### Fragmento del texto

Suspiro. Lucho contra el pasado. Intento dejarlo atrás pero insiste en volver una y otra vez, como sea, a través de charlas atrasadas desde nortes veraniegos, llamadas involuntarias, reencuentros que resumen años en una charla de café, reconciliaciones fallidas, distancias que nos hacen casi hermanos.
En cuanto puedo olvidar, regresan. Regresan todos, uno por uno, cada uno en su robado momento, a su manera, durando lo que tienen que durar, pero aparecen, siguen apareciendo, casi sin darme cuenta. Y de repente mi vida se ve invadida por historias viejas, recuerdos, anécdotas, miles de cosas que deberían haber sido olvidadas no sólo por mí, sino por el mundo entero. No debería haber rastro de todas esas cosas, y sin embargo lo hay. ¿Quién les da derecho a ocupar así a una persona nueva, completamente distinta?
Ahora que el león volvió, acechó prudentemente, y cuando vio el momento oportuno, dio el zarpazo, yo corro. Corro y corro, incluso cuando no hay por qué correr, cuando debería haberme alejado mucho antes, cuando debería haber dejado en claro que no soy presa. Pero sigo corriendo, nada me obliga a alejarme, pero me hace sentir bien. Me libero. No hay pasado en la lluvia.

### Extracto de datos
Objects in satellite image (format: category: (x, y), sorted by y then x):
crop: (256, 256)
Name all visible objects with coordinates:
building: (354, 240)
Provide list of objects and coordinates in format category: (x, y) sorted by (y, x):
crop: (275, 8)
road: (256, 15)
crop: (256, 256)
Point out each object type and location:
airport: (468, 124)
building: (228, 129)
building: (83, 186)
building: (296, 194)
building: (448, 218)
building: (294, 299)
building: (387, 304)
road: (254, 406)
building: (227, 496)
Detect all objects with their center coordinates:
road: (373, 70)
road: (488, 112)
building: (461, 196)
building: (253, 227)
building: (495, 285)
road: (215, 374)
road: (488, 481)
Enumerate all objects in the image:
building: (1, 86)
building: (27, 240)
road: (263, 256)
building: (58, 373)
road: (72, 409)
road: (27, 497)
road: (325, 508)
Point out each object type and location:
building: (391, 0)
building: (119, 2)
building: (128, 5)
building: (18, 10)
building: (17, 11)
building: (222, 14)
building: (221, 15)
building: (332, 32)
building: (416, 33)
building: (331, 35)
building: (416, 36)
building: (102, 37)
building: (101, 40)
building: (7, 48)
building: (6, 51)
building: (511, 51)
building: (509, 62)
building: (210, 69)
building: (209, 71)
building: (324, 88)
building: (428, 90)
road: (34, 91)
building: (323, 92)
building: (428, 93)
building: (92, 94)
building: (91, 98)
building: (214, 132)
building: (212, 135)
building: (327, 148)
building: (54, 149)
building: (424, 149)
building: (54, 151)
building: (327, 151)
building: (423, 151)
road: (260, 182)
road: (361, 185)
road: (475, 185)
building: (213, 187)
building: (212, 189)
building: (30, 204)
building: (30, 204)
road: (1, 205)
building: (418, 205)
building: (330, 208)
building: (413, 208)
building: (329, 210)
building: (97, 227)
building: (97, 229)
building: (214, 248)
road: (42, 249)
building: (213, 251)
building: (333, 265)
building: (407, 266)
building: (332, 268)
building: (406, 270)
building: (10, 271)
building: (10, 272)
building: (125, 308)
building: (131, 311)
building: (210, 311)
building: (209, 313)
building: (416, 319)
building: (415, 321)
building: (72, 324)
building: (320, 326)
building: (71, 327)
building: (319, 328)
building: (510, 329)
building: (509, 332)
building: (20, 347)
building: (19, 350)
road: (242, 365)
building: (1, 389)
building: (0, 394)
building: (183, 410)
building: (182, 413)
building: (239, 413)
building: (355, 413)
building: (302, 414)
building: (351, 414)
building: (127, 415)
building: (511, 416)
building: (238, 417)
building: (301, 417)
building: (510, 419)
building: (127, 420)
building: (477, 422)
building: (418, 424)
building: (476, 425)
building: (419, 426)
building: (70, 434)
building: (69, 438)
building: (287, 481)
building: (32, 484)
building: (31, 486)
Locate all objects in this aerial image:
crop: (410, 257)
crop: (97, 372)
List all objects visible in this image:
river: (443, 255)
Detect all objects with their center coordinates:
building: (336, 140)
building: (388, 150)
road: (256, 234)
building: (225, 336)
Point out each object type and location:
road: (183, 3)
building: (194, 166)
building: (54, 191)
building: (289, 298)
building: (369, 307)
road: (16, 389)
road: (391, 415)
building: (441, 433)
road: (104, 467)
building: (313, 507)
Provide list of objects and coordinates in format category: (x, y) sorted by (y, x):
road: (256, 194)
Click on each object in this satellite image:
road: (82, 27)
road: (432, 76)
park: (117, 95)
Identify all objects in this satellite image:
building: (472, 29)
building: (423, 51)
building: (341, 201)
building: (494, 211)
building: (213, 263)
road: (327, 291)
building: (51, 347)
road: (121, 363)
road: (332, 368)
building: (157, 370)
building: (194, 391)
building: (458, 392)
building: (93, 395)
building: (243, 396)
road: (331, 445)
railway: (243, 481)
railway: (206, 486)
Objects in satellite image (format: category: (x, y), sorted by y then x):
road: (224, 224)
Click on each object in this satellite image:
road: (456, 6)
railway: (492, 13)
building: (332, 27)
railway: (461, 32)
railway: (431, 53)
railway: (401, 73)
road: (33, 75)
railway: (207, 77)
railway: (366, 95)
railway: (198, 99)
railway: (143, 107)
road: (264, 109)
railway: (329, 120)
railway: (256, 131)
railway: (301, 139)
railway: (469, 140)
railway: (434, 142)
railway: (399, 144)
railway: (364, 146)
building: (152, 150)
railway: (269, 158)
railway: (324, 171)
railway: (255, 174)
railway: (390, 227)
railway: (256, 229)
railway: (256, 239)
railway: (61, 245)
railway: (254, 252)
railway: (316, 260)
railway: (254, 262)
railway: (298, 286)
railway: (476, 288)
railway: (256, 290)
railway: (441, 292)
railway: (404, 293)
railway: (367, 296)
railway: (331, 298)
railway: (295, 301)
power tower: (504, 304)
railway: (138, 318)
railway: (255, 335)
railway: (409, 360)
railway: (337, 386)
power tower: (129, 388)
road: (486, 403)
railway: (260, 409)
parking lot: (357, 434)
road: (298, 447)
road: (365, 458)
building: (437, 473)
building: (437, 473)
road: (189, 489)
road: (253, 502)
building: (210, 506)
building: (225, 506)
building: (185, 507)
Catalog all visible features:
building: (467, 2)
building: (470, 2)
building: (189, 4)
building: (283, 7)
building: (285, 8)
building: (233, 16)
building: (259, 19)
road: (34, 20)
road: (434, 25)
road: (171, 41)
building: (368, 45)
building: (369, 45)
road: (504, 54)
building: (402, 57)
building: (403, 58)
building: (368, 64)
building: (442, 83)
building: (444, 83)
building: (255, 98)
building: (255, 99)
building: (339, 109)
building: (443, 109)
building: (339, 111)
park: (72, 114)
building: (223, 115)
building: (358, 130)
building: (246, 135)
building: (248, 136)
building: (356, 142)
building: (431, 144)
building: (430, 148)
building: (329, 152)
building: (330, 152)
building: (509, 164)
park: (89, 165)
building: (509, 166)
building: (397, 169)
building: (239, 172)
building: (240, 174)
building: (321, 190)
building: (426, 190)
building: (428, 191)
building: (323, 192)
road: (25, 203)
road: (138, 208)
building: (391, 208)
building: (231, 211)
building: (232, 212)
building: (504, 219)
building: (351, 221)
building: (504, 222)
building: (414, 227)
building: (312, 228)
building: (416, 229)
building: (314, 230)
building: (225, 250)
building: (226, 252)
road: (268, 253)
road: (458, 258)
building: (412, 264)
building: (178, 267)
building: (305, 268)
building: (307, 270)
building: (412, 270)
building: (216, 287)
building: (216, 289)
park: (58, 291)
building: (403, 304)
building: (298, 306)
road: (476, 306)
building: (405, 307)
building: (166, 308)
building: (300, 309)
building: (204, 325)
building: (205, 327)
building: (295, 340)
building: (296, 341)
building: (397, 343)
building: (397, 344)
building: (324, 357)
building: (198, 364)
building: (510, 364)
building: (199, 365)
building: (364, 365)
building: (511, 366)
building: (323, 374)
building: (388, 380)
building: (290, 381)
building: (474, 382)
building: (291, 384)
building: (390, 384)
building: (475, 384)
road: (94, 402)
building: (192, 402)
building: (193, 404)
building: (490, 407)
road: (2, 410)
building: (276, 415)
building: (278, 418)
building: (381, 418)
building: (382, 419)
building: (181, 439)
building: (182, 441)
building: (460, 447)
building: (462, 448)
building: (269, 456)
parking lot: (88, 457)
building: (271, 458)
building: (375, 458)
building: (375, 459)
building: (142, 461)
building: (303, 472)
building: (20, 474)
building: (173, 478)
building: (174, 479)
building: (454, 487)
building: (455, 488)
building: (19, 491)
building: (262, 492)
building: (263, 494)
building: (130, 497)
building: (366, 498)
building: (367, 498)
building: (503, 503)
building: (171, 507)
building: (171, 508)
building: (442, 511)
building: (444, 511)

### En qué consiste
En el texto sobre el pasado, ¿qué hace quien narra ahora que el león volvió? Las líneas no intervienen en esta tarea.

### Resultado del ejercicio
Corre, incluso cuando no hay por qué correr.